Task requirements - Report each line below that contains the word "fútbol", copying the whole line. Case counts.
+++ Information provided +++
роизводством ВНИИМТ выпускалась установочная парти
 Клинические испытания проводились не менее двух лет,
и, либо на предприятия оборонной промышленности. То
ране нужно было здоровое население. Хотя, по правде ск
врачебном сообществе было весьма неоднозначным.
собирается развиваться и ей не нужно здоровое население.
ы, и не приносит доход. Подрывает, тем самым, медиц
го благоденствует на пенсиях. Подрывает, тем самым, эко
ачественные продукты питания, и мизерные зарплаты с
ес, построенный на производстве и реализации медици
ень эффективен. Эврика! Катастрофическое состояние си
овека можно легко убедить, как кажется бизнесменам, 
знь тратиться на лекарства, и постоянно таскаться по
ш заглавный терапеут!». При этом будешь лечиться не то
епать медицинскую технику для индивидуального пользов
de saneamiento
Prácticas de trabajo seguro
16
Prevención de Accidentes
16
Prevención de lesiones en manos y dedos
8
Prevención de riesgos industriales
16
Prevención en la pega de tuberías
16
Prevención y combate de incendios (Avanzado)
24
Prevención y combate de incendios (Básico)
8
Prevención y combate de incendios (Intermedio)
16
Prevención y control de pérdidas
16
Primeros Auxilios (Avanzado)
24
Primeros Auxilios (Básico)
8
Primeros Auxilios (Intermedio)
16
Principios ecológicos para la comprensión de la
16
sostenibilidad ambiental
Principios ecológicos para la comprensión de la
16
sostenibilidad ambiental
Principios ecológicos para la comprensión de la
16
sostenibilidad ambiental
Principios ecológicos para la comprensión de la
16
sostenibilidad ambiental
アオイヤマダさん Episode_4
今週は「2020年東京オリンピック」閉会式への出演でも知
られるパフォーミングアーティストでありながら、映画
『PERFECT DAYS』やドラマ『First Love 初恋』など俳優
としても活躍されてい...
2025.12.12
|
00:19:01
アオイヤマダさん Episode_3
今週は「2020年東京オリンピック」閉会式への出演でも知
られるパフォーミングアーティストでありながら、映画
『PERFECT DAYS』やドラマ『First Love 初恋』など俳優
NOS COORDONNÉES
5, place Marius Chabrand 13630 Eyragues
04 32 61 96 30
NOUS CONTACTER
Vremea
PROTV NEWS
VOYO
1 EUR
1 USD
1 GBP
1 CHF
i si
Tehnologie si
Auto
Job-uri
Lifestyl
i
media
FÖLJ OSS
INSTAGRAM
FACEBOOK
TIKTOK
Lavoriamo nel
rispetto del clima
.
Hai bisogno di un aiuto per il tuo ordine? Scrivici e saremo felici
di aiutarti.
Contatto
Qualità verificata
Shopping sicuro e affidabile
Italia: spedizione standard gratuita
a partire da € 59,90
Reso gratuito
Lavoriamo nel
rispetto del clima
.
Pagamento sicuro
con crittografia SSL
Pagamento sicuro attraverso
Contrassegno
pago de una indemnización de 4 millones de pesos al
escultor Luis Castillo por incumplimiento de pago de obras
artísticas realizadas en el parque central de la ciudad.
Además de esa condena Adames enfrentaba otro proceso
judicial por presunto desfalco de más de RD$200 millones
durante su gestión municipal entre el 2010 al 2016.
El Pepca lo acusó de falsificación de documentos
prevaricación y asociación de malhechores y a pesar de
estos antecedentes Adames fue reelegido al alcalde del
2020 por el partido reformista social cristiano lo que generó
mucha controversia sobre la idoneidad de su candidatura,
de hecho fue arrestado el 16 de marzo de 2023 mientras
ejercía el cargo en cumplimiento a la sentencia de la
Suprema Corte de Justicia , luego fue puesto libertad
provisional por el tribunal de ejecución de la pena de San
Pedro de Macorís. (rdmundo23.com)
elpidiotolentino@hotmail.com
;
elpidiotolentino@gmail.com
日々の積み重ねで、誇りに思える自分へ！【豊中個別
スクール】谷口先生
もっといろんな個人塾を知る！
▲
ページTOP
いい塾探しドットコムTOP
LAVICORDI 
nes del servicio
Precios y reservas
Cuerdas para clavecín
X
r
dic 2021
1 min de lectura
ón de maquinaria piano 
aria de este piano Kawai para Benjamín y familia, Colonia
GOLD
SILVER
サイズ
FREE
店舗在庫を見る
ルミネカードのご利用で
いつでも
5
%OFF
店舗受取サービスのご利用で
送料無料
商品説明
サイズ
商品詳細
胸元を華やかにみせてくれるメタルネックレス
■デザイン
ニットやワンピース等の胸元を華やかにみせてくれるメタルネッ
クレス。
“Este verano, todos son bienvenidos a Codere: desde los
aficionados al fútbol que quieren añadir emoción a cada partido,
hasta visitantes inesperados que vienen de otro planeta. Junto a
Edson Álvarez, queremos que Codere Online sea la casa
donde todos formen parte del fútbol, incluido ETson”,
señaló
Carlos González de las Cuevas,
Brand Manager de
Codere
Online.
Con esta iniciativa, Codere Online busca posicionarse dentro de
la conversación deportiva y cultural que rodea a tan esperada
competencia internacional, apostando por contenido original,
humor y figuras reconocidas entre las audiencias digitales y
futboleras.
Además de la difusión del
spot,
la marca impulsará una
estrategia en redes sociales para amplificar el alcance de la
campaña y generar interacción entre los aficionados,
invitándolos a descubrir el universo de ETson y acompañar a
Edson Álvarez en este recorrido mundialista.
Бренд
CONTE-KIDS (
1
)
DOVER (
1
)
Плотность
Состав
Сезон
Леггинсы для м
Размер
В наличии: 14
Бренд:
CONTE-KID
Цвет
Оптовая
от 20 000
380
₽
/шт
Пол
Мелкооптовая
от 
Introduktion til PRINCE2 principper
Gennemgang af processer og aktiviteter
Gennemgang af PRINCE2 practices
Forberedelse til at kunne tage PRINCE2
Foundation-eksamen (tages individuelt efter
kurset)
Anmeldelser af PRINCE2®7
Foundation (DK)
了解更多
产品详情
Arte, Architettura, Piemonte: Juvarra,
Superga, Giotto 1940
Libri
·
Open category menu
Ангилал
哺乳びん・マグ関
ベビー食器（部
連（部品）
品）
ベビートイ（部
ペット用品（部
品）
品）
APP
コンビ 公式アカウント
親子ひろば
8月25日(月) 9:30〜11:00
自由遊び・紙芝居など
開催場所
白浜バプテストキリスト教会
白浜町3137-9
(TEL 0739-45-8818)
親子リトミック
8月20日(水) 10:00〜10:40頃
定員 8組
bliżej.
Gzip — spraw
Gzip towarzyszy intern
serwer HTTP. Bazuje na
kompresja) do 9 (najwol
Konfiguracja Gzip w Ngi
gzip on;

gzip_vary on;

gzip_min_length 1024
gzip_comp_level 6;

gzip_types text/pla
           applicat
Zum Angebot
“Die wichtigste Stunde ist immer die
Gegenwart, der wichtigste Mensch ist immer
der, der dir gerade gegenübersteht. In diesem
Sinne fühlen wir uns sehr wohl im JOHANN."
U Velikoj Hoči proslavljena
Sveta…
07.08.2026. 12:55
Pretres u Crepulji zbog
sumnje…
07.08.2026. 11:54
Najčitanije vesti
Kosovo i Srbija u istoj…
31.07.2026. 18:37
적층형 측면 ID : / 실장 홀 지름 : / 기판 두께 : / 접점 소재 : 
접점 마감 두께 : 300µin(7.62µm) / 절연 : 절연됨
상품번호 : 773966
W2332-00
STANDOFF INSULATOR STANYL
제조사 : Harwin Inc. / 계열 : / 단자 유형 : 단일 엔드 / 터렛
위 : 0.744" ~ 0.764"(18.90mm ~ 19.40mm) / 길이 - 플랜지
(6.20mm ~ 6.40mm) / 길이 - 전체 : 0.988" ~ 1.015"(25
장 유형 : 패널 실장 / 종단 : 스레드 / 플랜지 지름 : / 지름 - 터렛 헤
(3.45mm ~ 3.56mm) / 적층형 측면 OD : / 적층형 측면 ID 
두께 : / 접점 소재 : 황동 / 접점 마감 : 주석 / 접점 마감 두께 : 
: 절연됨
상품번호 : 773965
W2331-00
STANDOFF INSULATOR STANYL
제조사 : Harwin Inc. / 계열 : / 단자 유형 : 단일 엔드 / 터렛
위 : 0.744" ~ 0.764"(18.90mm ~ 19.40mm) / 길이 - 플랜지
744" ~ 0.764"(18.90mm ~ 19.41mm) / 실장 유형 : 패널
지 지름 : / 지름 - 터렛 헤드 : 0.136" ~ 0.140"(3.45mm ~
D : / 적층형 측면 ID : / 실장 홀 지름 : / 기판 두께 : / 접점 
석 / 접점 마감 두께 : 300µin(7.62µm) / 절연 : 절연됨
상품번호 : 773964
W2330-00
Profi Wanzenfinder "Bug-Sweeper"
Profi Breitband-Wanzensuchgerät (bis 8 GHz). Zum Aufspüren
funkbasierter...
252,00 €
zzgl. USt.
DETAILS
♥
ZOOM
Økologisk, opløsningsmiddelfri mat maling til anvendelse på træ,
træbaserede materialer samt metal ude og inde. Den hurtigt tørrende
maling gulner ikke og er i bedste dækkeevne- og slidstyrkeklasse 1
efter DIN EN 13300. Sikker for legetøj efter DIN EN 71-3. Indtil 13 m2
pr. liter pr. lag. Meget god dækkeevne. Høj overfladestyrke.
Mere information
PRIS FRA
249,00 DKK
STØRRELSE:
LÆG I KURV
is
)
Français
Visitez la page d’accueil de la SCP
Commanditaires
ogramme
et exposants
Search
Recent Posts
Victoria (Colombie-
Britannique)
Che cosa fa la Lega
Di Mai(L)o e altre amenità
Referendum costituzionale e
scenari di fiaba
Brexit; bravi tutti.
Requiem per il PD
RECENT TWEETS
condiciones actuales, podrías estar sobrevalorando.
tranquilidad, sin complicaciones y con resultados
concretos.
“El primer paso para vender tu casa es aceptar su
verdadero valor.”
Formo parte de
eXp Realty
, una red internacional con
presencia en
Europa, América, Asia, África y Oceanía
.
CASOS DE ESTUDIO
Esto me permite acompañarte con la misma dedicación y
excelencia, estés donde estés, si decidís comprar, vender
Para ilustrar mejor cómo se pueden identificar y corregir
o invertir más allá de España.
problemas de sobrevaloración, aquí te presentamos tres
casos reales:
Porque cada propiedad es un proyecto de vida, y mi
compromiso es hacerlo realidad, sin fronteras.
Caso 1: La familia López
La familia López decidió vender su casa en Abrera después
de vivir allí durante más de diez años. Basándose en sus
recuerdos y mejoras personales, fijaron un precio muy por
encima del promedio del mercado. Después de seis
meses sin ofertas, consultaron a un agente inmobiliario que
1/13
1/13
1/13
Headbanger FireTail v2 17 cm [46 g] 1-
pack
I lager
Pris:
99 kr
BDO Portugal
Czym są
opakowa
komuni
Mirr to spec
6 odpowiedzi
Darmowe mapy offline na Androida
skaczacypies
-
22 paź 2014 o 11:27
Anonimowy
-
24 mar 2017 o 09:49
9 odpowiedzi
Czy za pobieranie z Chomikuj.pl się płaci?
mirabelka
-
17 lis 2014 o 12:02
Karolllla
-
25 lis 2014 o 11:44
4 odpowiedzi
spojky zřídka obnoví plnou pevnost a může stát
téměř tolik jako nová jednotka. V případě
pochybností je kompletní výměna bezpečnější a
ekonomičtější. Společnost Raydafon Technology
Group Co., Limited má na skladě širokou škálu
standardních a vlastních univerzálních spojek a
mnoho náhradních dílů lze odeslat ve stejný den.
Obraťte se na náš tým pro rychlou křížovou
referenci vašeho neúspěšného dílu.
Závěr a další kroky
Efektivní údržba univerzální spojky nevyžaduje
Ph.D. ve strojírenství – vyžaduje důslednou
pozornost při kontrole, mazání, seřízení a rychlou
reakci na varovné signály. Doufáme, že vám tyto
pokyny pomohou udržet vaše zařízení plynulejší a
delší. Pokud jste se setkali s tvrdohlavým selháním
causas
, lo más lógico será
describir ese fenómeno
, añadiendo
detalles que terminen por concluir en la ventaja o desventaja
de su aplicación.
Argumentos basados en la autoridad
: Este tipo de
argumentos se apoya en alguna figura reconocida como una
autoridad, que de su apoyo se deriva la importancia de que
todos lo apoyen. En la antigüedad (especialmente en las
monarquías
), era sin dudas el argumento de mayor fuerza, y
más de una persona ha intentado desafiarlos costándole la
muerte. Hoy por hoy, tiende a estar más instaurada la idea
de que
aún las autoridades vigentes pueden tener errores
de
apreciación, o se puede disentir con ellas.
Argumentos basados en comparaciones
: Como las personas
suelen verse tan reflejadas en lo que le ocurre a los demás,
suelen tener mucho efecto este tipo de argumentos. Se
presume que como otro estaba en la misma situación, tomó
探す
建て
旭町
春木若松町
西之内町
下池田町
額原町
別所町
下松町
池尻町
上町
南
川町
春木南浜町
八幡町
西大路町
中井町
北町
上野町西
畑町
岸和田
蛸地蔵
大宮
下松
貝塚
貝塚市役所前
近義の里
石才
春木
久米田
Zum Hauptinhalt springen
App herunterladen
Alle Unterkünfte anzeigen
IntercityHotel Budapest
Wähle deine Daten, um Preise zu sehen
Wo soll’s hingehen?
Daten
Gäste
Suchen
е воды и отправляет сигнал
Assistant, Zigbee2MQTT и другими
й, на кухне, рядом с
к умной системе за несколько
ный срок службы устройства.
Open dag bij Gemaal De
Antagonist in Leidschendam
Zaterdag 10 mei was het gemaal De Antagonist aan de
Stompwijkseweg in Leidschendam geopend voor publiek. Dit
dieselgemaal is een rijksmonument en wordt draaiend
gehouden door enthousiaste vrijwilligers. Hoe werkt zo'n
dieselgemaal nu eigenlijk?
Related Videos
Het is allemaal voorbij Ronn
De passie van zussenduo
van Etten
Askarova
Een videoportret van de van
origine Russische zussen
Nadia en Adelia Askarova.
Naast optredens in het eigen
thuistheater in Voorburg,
+++
Task solution -
aficionados al fútbol que quieren añadir emoción a cada partido,
donde todos formen parte del fútbol, incluido ETson”,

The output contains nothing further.